Mid-Year Progress Report:
Angiogenesis is the process of new capillary formation from pre-existing blood vessels. It is required for tumor growth and progression. Dr. Moses's work focuses on identifying and characterizing the mechanisms underlying one of the earliest events in breast cancer progression, the angiogenic switch. The angiogenic switch is that stage in a tumor's growth at which it acquires a blood supply that, in turn, provides that tumor with a critical survival advantage. It has been demonstrated that tumors remain dormant, tiny and harmless, in the absence of angiogenesis and that the acquisition of this new vasculature signals the end of the dormancy period. Dr. Moses and colleagues have developed a number of novel laboratory models that recapitulate the switch to the angiogenic phenotype in human breast cancer and are utilizing these models to identify the genes and proteins that regulate the angiogenic switch. They are working to determine how these genes and proteins function and are developing ways to manipulate them in order to maintain tumor dormancy. They are also using these in vivo models to identify and validate urinary biomarkers that can detect the switch from dormancy to an actively growing cancer with the goal of developing non-invasive urine tests for early breast cancer.

Bio:
Marsha A. Moses, PhD, is the Julia Dyckman Andrus Professor at Harvard Medical School and the Director of the Vascular Biology Program at Children's Hospital Boston. She received a doctorate in Biochemistry from Boston University and completed a National Institutes of Health postdoctoral fellowship at Children's Hospital Boston/Harvard Medical School and MIT. Dr. Moses is the recipient of a number of awards and honors and was elected to the Institute of Medicine of the National Academies of the United States in 2008. A prolific inventor, she holds approximately 70 patents, issued and pending, serves on a number of advisory boards and is a scientific founder of Predictive Biosciences, Inc., a molecular diagnostics company.

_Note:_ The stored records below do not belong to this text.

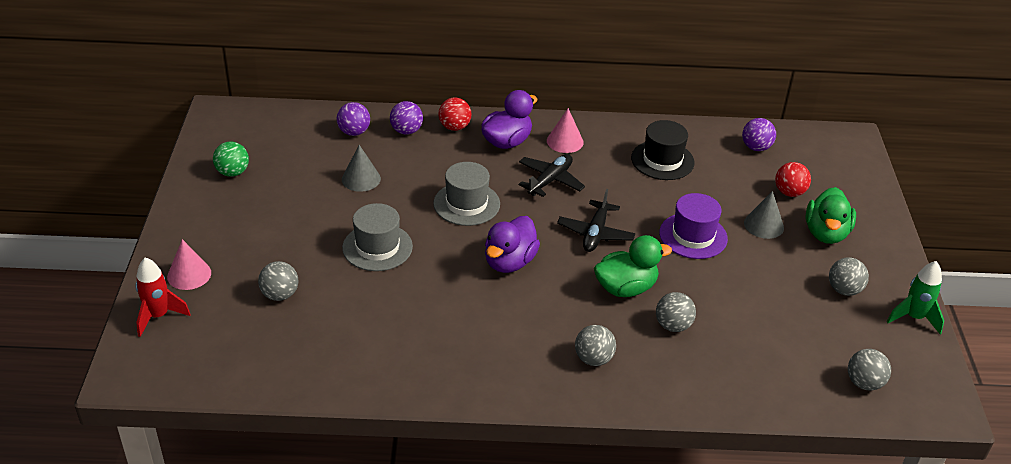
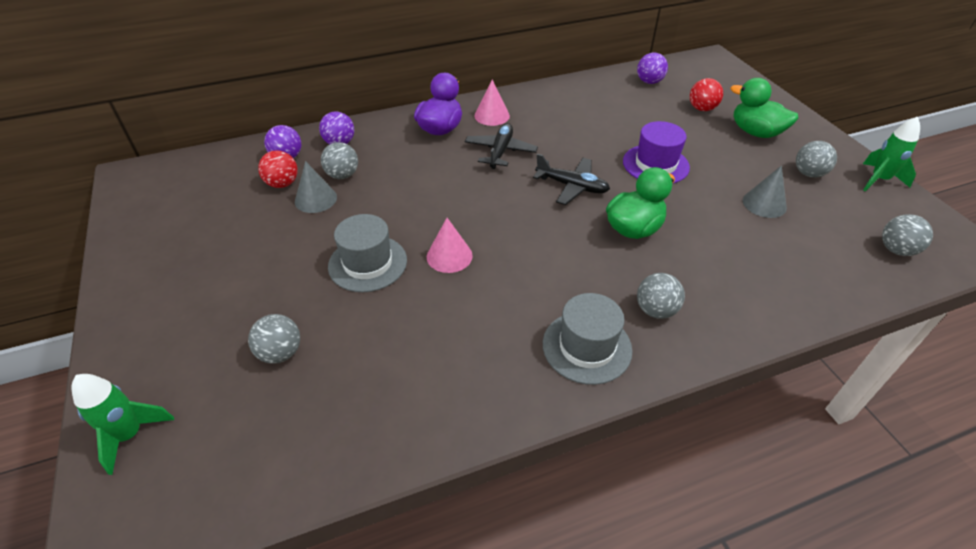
camera: 20 degrees left, 5 degrees up
red rocket [135,257,191,337] -> green rocket [71,374,174,475]
pink cone [167,239,211,290] -> pink cone moved to [427,218,473,273]
green ball [213,142,249,177] -> none
grey hat [433,162,500,226] -> grey hat moved to [543,293,633,385]
red ball [438,97,472,131] -> red ball moved to [258,150,298,188]
purple duck [485,216,540,273] -> none
black plane [557,189,635,252] -> black plane turned 60 degrees counterclockwise [533,154,610,205]
black hat [631,120,695,180] -> none
grey ball [656,292,696,332] -> grey ball moved to [321,142,358,179]
grey cone [744,191,784,239] -> grey cone moved to [743,166,787,218]
green duck [806,187,856,244] -> green duck turned 135 degrees clockwise [731,78,798,138]

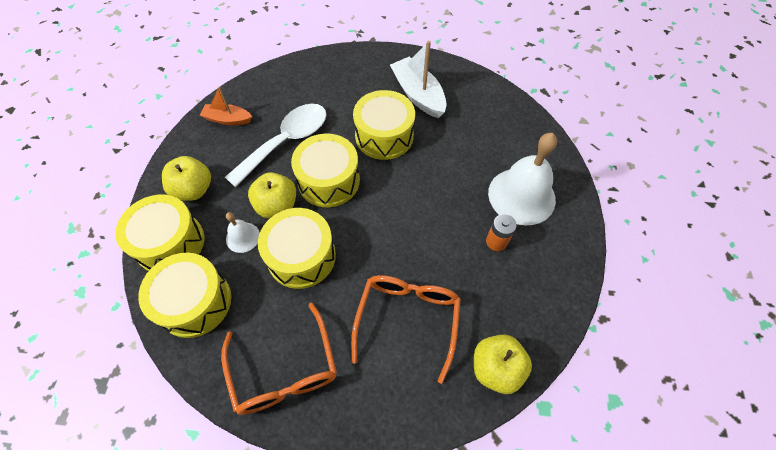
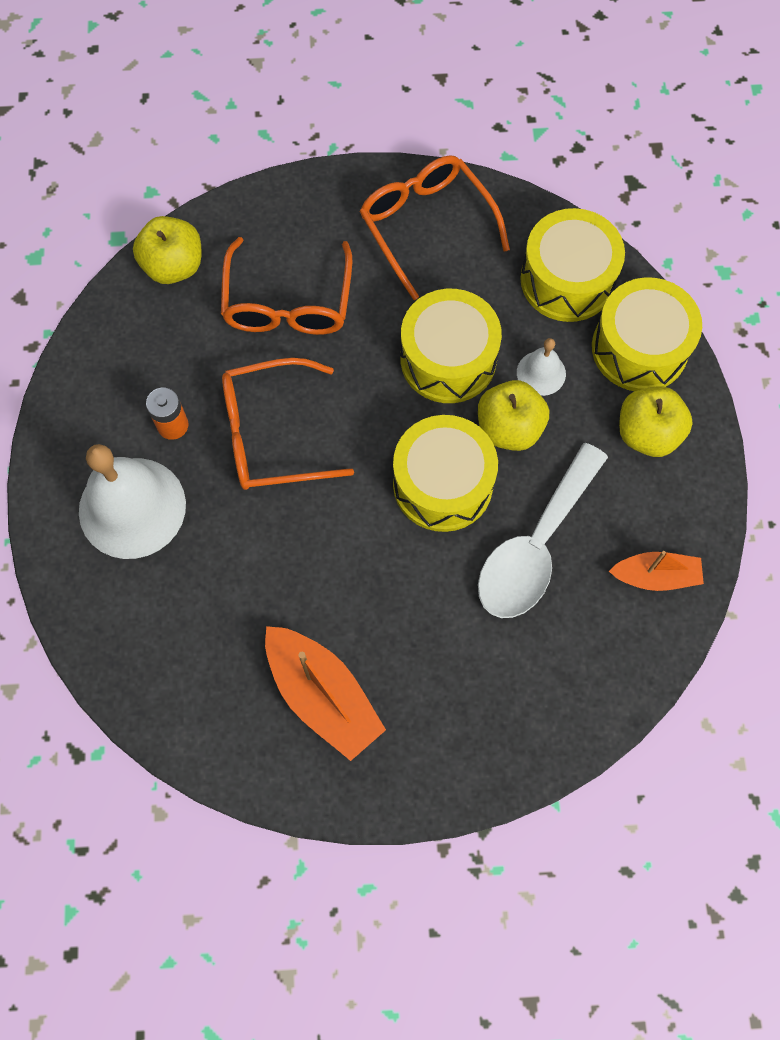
camera: 170 degrees right, 10 degrees up
yellow drum [353,90,415,160] -> none
white boat [390,41,447,118] -> orange boat [265,626,386,761]
none -> orange glasses [222,358,354,490]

The Moses Laboratory has had a long-standing interest in identifying and characterizing the biochemical and molecular mechanisms underlying the regulation of angiogenesis during tumor progression, from the angiogenic switch through metastasis. In the course of these studies, Dr. Moses and her group have discovered a number of angiogenesis inhibitors that are undergoing pre-clinical development. Significant efforts are now underway in the lab to identify the genes and proteins that are responsible for the "angiogenic switch". This critical checkpoint, during which time a tiny benign, avascular tumor acquires the vascular phenotype, is a prerequisite for subsequent tumor growth and progression. The Moses Lab has recently identified and validated a number of genes which are differentially expressed during the angiogenic switch and is currently developing molecular and biochemical interventions to prevent the switch from occurring by targeting some of these genes.

Dr. Moses is also a pioneer in the field of "biomarker medicine." Some years ago, she established a proteomics initiative in her laboratory that has now led to the discovery and validation of a panel of non-invasive cancer biomarkers that predict disease status and stage in cancer patients. These sensitive and specific markers have the potential to be used to monitor disease progression and therapeutic efficacy of cancer drugs. A number of these urine tests are currently being tested in clinical trials, both locally and nationally.